Samsung plans to begin selling a cellular telephone that includes a hard-disk drive later this month. The handset was unveiled as the International Telecommunication Union (ITU) Telecom Asia 2004 event in Busan, South Korea this week and the company claims it is the first cell phone of its kind in the world.

The SPH-V5400 is a clam-shell type cell phone and the hard-disk drive has a capacity of 1.5GB. The storage space can be used for several types of media including music files and images photographed with the built-in, megapixel-class digital camera. The handset can play music MP3 music files and has a built-in FM transmitter so that music can be played through a nearby radio.
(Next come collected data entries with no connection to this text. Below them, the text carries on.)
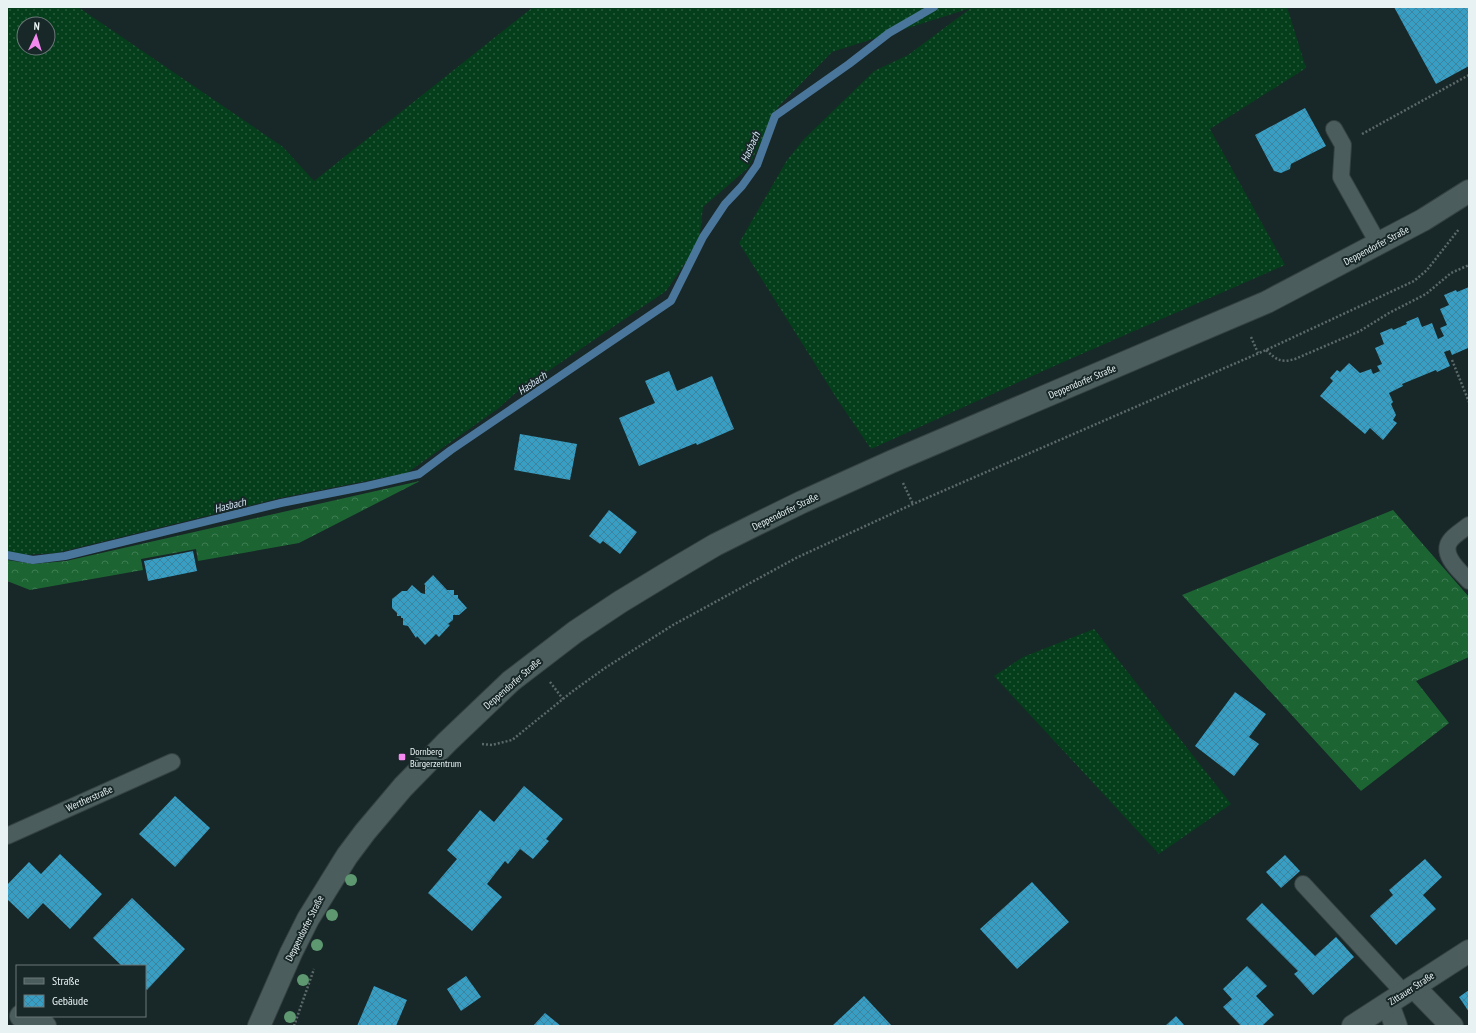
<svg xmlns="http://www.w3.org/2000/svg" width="1476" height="1033" viewBox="0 0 1476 1033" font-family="'PT Sans Narrow',sans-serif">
<defs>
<pattern id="grass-dots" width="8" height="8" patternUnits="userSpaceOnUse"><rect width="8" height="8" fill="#053e1a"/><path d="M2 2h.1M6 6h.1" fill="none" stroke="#295a3c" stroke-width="1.8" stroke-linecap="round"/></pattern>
<pattern id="forest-crowns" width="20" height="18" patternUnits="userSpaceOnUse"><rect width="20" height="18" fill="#1c6533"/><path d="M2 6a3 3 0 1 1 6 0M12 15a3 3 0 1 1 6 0" fill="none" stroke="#3d7c51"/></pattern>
<pattern id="building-cross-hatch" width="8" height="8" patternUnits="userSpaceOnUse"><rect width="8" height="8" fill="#399ec3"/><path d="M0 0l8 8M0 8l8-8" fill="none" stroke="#3d849e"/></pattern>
</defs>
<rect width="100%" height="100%" fill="#182728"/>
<g fill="url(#grass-dots)" fill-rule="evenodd">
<path d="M7 7H78L283 147 314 181 533 7H1287L1306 68 1210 129 1285 265 1061 363 871 449 837 399 739 243 787 160 804 139 874 71 908 55 971 8 832 52 778 107 748 168 703 207 699 243 666 291 513 395 499 408 407 473 280 498 56 553 22 555 7 552ZM24 24H48V48H24Z"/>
<polygon points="1094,629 1231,804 1159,854 994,676 1023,657"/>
</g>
<g fill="url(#forest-crowns)">
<polygon points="420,481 299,543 198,561 196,549 141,559 143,570 30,590 7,581 7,560 34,564 66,561"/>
<polygon points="1393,510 1469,597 1469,657 1416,681 1449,723 1361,791 1182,595"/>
</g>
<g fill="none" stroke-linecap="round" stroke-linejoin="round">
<polyline stroke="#4a769b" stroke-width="8" points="7,555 33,560 65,556 281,503 367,486 419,474 451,450 671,301 703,237 725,204 742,186 757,165 775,116 849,64 889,33 934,7"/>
</g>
<g fill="url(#building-cross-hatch)">
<polygon points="1394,7 1469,7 1469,66 1436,84"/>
<polygon points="1305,108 1326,146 1291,164 1290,169 1281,173 1274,171 1255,135"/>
<polygon points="1469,287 1468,348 1452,355 1450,350 1444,352 1450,366 1437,372 1436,370 1402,384 1403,386 1389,393 1393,402 1391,404 1396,415 1393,420 1397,423 1383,440 1370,428 1365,434 1320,396 1333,381 1330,378 1337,370 1340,372 1349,363 1360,373 1371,369 1373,374 1380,371 1377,366 1382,364 1375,348 1384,344 1380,333 1392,328 1393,330 1407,324 1406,322 1418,317 1422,327 1432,323 1438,339 1444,336 1440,328 1447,325 1440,309 1449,305 1444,295 1456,290 1457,292"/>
<polygon points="669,371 677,391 712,376 734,429 697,445 696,443 639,466 619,418 655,403 645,381"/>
<polygon points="520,434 577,444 570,480 514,470"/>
<polygon points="609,510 637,532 620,554 603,541 600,544 589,536"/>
<polygon points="193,551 197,571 148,581 144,561"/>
<polygon points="433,575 447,590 454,590 454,595 458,595 458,598 467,608 459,615 453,615 453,620 448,624 450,625 439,637 436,634 425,645 417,636 416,638 408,626 403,625 403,618 401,618 401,616 397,616 397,613 392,608 392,599 402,591 407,591 412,585 421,593 425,594 425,585 424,584"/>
<polygon points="1235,692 1266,714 1249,737 1259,744 1234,776 1195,746"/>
<polygon points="524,786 563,819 546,839 549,841 533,859 520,849 508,864 505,861 487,884 502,897 472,931 428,893 457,859 447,850 480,810 494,822"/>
<polygon points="175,796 210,828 175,867 139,834"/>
<polygon points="60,854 102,894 70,929 43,903 28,919 7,899 7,885 29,862 41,874"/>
<polygon points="1285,855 1300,871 1281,888 1266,872"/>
<polygon points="1425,859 1442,877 1423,895 1436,909 1396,945 1370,916 1393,895 1389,890"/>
<polygon points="1032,882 1069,922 1017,969 980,929"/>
<polygon points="132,898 185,949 147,990 145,988 145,966 122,966 93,938"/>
<polygon points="1262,903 1315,956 1336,937 1354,957 1313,995 1294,974 1298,971 1246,919"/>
<polygon points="1247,966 1267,986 1256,996 1274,1015 1262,1026 1241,1026 1223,1007 1232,999 1223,989"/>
<polygon points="466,976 481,997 461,1011 447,989"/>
<polygon points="374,986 407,1000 396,1026 357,1026"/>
<polygon points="1469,990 1469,1012 1459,997"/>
<polygon points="864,996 892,1026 832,1026"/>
<polygon points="545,1013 561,1026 533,1026"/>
<polygon points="1176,1016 1185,1026 1165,1026"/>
</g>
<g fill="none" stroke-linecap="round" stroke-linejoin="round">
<g stroke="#354242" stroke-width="18">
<g id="service">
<polyline points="1334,129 1343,145 1341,177 1378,243"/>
<path d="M1469 525C1463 530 1454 535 1450 541 1440 555 1461 572 1469 581"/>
<polyline points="7,836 172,762"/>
<polyline points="1303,884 1404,993"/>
</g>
</g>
<g stroke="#354242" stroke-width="24">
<g id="minor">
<polyline points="1414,987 1452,1026"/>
<polyline points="1388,1004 1396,1026"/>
<polyline points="1353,1026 1469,951"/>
</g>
</g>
<g stroke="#354242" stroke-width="24">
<polyline id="tertiary" points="259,1026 291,953 308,919 347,856 365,832 403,787 447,742 511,681 575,632 620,602 671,571 715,545 757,524 802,502 893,461 1267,302 1423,220 1469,191"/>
</g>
<g stroke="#354242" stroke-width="24">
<polyline id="secondary" points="21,1016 45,1026"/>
</g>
<g stroke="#5c696a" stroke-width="2.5" stroke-dasharray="2 2" stroke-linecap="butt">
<polyline points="1362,134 1469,75"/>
<polyline points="1251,337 1258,353"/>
<path d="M1266 350C1277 360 1280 363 1295 359L1360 331 1389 313 1426 294 1451 273 1469 265"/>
<polyline points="1452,360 1469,402"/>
<polyline points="903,483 913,504"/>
<polyline points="550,682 563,699"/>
<polyline points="482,744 492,745 512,740 573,691 605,668 673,625 796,558 913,504 1266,350 1414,281 1427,270 1459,229"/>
<polyline points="294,1026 314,969"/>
</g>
<use href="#service" stroke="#4c5d5e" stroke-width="16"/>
<use href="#minor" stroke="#4c5d5e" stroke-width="22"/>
<use href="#tertiary" stroke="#4c5d5e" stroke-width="22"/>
<use href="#secondary" stroke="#4c5d5e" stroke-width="22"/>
</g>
<g fill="#5d9870">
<circle cx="351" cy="880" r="6"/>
<circle cx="332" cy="915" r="6"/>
<circle cx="317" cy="945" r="6"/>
<circle cx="303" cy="980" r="6"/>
<circle cx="290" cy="1017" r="6"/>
</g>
<rect fill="#f489f0" stroke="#182728" stroke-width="1.5" x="398" y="753" width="8" height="8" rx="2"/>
<g text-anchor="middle" stroke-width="4" stroke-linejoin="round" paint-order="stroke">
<g font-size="10" fill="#e8f2f2" stroke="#182728">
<text transform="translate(1376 245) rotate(-28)" y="4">Deppendorfer Straße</text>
<text transform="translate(1082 381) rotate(-23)" y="4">Deppendorfer Straße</text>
<text transform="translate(785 511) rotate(-26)" y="4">Deppendorfer Straße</text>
<text transform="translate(512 683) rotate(-41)" y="4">Deppendorfer Straße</text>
<text transform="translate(89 798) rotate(-24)" y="4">Wertherstraße</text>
<text transform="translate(304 928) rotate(-63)" y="4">Deppendorfer Straße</text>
<text transform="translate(1411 988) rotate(-33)" y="4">Zittauer Straße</text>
</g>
<g font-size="10" fill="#e8f2f2" stroke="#182728" text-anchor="start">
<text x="410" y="755">Dornberg<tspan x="410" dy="12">Bürgerzentrum</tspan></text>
</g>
<g font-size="11" font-style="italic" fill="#d6e5f5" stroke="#182728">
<text transform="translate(750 147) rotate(-66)" y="4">Hasbach</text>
<text transform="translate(532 383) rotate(-34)" y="4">Hasbach</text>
<text transform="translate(230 505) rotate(-14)" y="4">Hasbach</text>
</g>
</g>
<rect width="1476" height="1033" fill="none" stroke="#e8f2f2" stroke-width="16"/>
<rect x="16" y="965" width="130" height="52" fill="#182728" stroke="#6b7879"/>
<rect x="24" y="978" width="20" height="6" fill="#4c5d5e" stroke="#6b7879"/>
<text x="52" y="985" font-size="12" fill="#e8f2f2">Straße</text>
<rect x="24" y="995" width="20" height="12" fill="url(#building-cross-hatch)" stroke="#6b7879"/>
<text x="52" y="1005" font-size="12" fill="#e8f2f2">Gebäude</text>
<g transform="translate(36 36) rotate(4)"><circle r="19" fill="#182728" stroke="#6b7879"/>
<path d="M0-3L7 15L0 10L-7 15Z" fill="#f489f0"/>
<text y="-6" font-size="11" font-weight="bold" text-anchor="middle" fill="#e8f2f2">N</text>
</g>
</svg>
Other functions include TV output, dual speakers, 64-tone polyphonic ringer and dual LCD (liquid crystal display) panels. The main screen is a TFT LCD with 240x320 pixel resolution and the sub screen is an OLED display with 128x128 pixel resolution.

Samsung is planning to put the cell phone on sale in South Korea before the end of September, said Lee Yoorim, a Samsung Electronics spokeswoman. The phone is compatible with the CDMA2000 1x EvDO standard and will cost around $800.

The possibility of putting hard-disk drives into cellular telephones began to be talked about seriously about a year ago. As cellular telephones have added multimedia functions such as music players and still and movie cameras, their manufacturers have been increasing the amount of installed memory. Coinciding with this demand for more storage space, hard-disk drive makers have been looking at making drives smaller than 1in in diameter.

Several models of 1in hard disk are now available from companies including Hitachi Global Storage, Cornice and GS Magicstor. In January Toshiba demonstrated a prototype 0.85in drive and Seagate Technology LLC said in June that it would begin selling a 1in drive during the third quarter of this year.